# Daiwa Saltiga Ballistic



## BillyMako (Jul 8, 2008)

I was thing of getting a Daiwa Ballistic SA-BS 33-405G to use with my Saltiga Surf Spin 6000 and 30lb braid.
I will use it to target salmon up to 10lb and for mulloway which grow to 80lb in south australia. 
I will use it to throw up to 6oz weights and fish fillets as bait.
What are these rods like fully loaded up?
Do they bend alot?
Does anyone have pics of them fully loaded, i'm scared they will snap on me.
Do they have they same warranty as the shimanos where if you break them you get it replaced????
Thanks


----------



## justinfisch01 (Feb 19, 2006)

They come with a Limited Lifetime Warrente.


----------



## BillyMako (Jul 8, 2008)

Does that cover me casting a weight in its weight range and snapping it or hooking a fish with recommended line rating and snapping it?


----------



## BillyMako (Jul 8, 2008)

Will use it to catch these

And watch this ->
http://youtube.com/watch?v=ydj5xnavRV8


----------



## Mark G (Nov 15, 2004)

*nice fish*

I'd probably recommend going with the slightly heavier version (35- 405) which is rated slightly heavier than the 33. They make an even heavier version, but not a lot of places are carrying it.
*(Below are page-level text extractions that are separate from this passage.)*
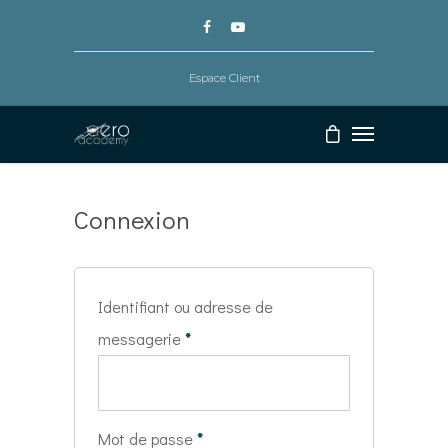
Espace Client
Connexion
Identifiant ou adresse de
messagerie
*
Mot de passe
*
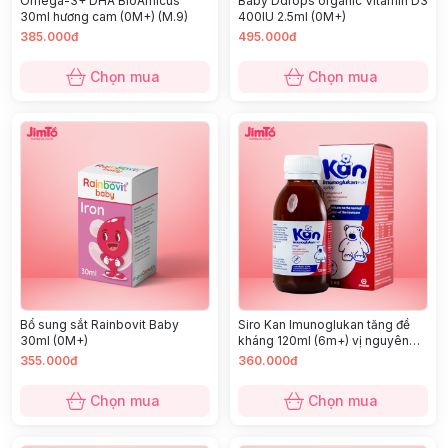
Omega-3+ DHA BioAmicus
Baby Ddrops organic Vitamin D3
30ml hương cam (0M+) (M.9)
400IU 2.5ml (0M+)
385.000đ
495.000đ
Chọn mua
Chọn mua
Bổ sung sắt Rainbovit Baby
Siro Kan Imunoglukan tăng đề
30ml (0M+)
kháng 120ml (6m+) vị nguyên
bản
355.000đ
360.000đ
Chọn mua
Chọn mua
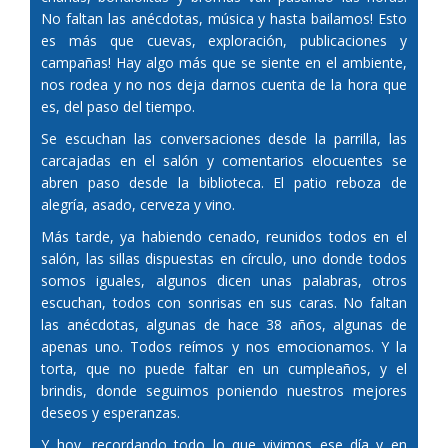
No faltan las anécdotas, música y hasta bailamos! Esto
es más que cuevas, exploración, publicaciones y
campañas! Hay algo más que se siente en el ambiente,
nos rodea y no nos deja darnos cuenta de la hora que
es, del paso del tiempo.
Se escuchan las conversaciones desde la parrilla, las
carcajadas en el salón y comentarios elocuentes se
abren paso desde la biblioteca. El patio reboza de
alegría, asado, cerveza y vino.
Más tarde, ya habiendo cenado, reunidos todos en el
salón, las sillas dispuestas en círculo, uno donde todos
somos iguales, algunos dicen unas palabras, otros
escuchan, todos con sonrisas en sus caras. No faltan
las anécdotas, algunas de hace 38 años, algunas de
apenas uno. Todos reímos y nos emocionamos. Y la
torta, que no puede faltar en un cumpleaños, y el
brindis, donde seguimos poniendo nuestros mejores
deseos y esperanzas.
Y hoy, recordando todo lo que vivimos ese día y en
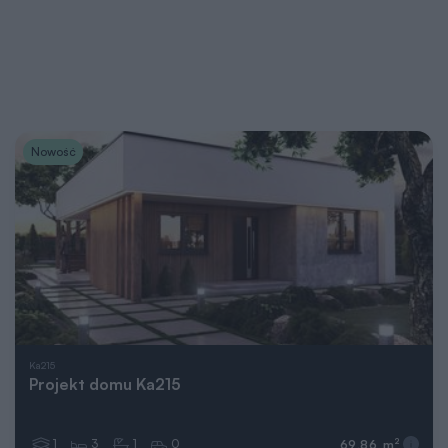
Nowość
Ka215
Projekt domu Ka215
1
3
1
0
2
69,86 m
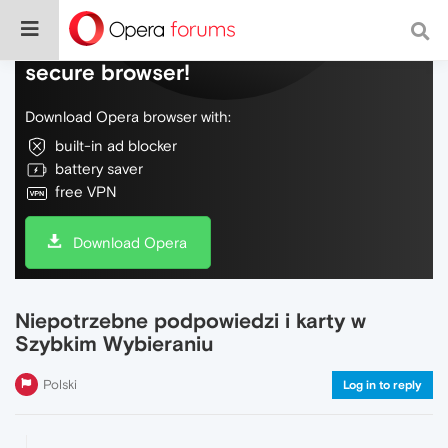
Do more on the web, with a fast and
secure browser!
Download Opera browser with:
built-in ad blocker
battery saver
free VPN
Download Opera
Niepotrzebne podpowiedzi i karty w
Szybkim Wybieraniu
Polski
Log in to reply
I have built on all 3 models of the ballistic blank, and for 6 oz and bait, think you would be better off with the medium (middle) rated version.


----------



## Kwesi W. (Apr 14, 2006)

I owned the 35-405 model, and i must say it's a great rod, epecially if you want to hook it up with a spinner. I personally thing they overrated! I have thrown 10nbait, but the sweet spot is 6nbait. Dont be fooled this rod loads like a 1piece rod, so with good form i dont see you breaking it.


----------



## BillyMako (Jul 8, 2008)

yeah i'll be throwing 4-6oz with bait, distance isn't a big deal in south australia. The fish above were caught within 20-30metres of the the shore.


----------



## Mark G (Nov 15, 2004)

BillyMako said:


> yeah i'll be throwing 4-6oz with bait, distance isn't a big deal in south australia. The fish above were caught within 20-30metres of the the shore.
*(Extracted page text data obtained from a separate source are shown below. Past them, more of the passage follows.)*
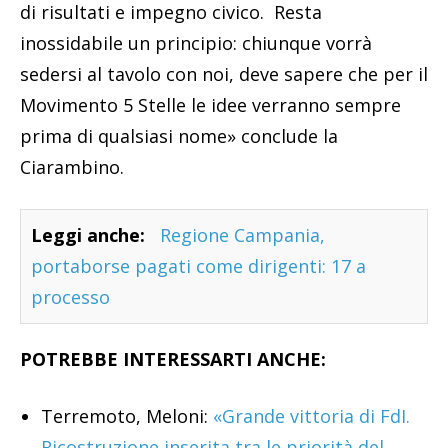
di risultati e impegno civico. Resta
inossidabile un principio: chiunque vorrà
sedersi al tavolo con noi, deve sapere che per il
Movimento 5 Stelle le idee verranno sempre
prima di qualsiasi nome» conclude la
Ciarambino.
Leggi anche:
Regione Campania,
portaborse pagati come dirigenti: 17 a
processo
POTREBBE INTERESSARTI ANCHE:
Terremoto, Meloni:
«Grande vittoria di FdI.
Ricostruzione inserita tra le priorità del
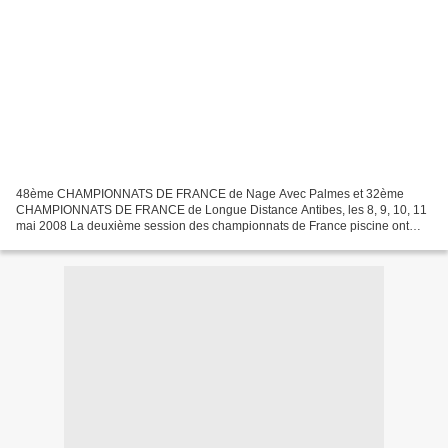
48ème CHAMPIONNATS DE FRANCE de Nage Avec Palmes et 32ème
CHAMPIONNATS DE FRANCE de Longue Distance Antibes, les 8, 9, 10, 11
mai 2008 La deuxième session des championnats de France piscine ont
débuté par une cérémonie d'ouverture réduite à son strict...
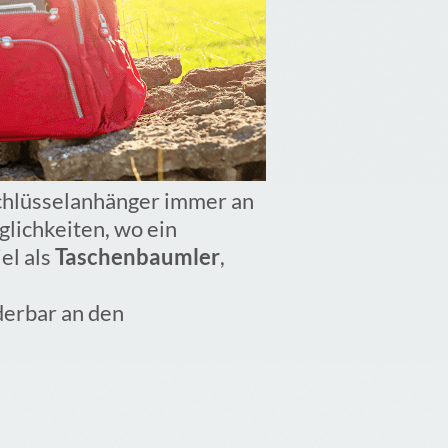
Schlüsselanhänger immer an
glichkeiten, wo ein
el als
Taschenbaumler
,
derbar an den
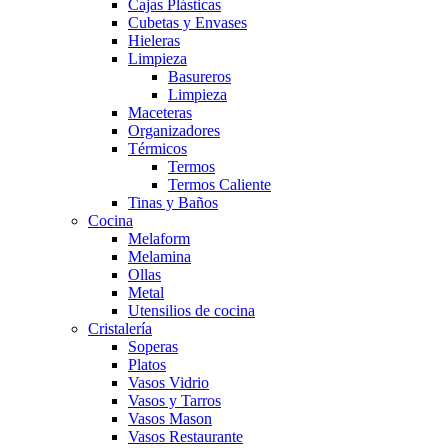
Cajas Plásticas
Cubetas y Envases
Hieleras
Limpieza
Basureros
Limpieza
Maceteras
Organizadores
Térmicos
Termos
Termos Caliente
Tinas y Baños
Cocina
Melaform
Melamina
Ollas
Metal
Utensilios de cocina
Cristalería
Soperas
Platos
Vasos Vidrio
Vasos y Tarros
Vasos Mason
Vasos Restaurante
Then the next question would be the type of ground your fishing on-- smooth sandy beaches or rough rocky areas. The ballistic will work fine on smooth ground where there is no need to lift or horse the fish up over rough ground. 
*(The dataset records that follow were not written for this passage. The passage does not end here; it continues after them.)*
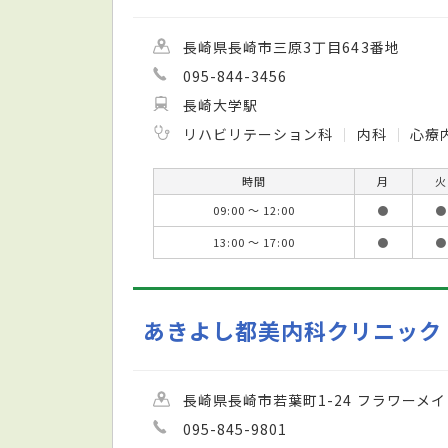
長崎県長崎市三原3丁目643番地
095-844-3456
長崎大学駅
リハビリテーション科
内科
心療
時間
月
火
09:00 ～ 12:00
●
●
13:00 ～ 17:00
●
●
あきよし都美内科クリニック
長崎県長崎市若葉町1-24 フラワーメイ
095-845-9801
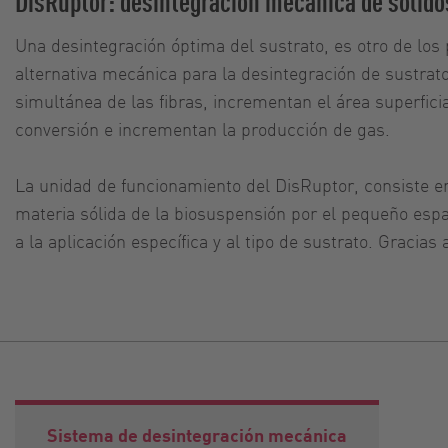
DisRuptor: desintegración mecánica de sólido
Una desintegración óptima del sustrato, es otro de los
alternativa mecánica para la desintegración de sustrato
simultánea de las fibras, incrementan el área superficia
conversión e incrementan la producción de gas.
La unidad de funcionamiento del DisRuptor, consiste en 
materia sólida de la biosuspensión por el pequeño espa
a la aplicación específica y al tipo de sustrato. Gracias
Sistema de desintegración mecánica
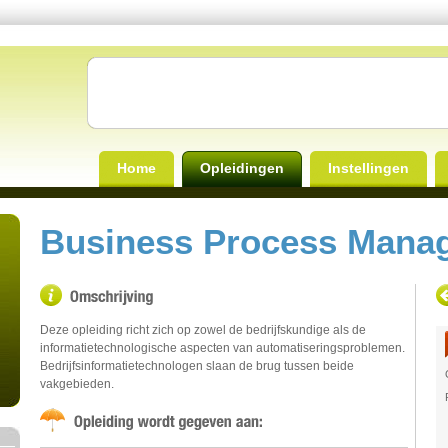
Home
Opleidingen
Instellingen
Business Process Manag
Deze opleiding richt zich op zowel de bedrijfskundige als de
informatietechnologische aspecten van automatiseringsproblemen.
Bedrijfsinformatietechnologen slaan de brug tussen beide
vakgebieden.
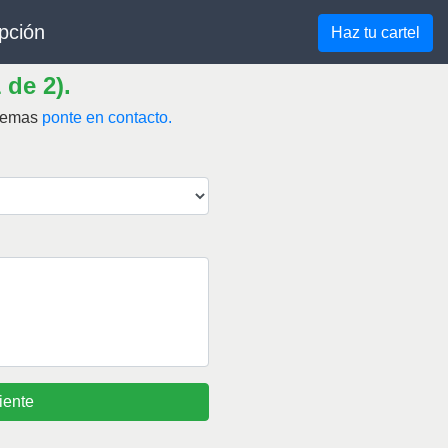
pción
Haz tu cartel
 de 2).
blemas
ponte en contacto.
iente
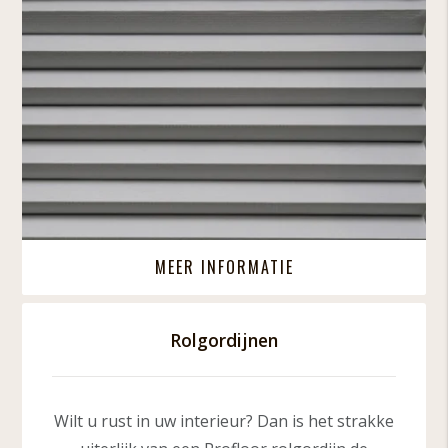
MEER INFORMATIE
Rolgordijnen
Wilt u rust in uw interieur? Dan is het strakke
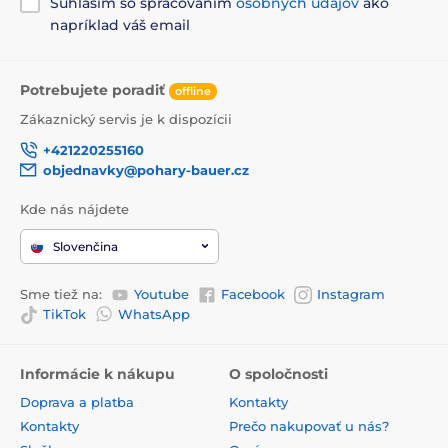
Súhlasím so spracovaním
osobných údajov
ako
napríklad váš email
Potrebujete poradiť
offline
Zákaznický servis je k dispozícii
+421220255160
objednavky@pohary-bauer.cz
Kde nás nájdete
Slovenčina
Sme tiež na:
Youtube
Facebook
Instagram
TikTok
WhatsApp
Informácie k nákupu
O spoločnosti
Doprava a platba
Kontakty
Kontakty
Prečo nakupovať u nás?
Something stouter might be required for rough ground work.

If the picture is any indication looks like the ballistic will be fine.


----------



## BillyMako (Jul 8, 2008)

mostly sandy,so the 33-405 is too light for fishing 30lb braid???


----------



## Mark G (Nov 15, 2004)

BillyMako said:


> mostly sandy,so the 33-405 is too light for fishing 30lb braid???


Probably not and it should throw 6 OK, I'm mostly thinking you'll be glad to have the stouter rod when tangling with those 80 lb fish


----------



## BillyMako (Jul 8, 2008)

*mull*

Believe it or not but last issue of SAAngler magazine a guy landed an 80 pounder using 12lb braid on soft plastic tackle from his boat in the port river!


----------



## George Gravier (Oct 28, 1999)

Hate to see the size of the sandflea used to catch that monster roundhead ha ha....geo


----------



## BillyMako (Jul 8, 2008)

What are the daiwa sensors like?


----------



## BillyMako (Jul 8, 2008)

Any other comments or suggestions before i go out and buy the 2-10oz model Saltiga Ballistic rod????
Explain more to me about the lifetime guarentee???
Thanks


----------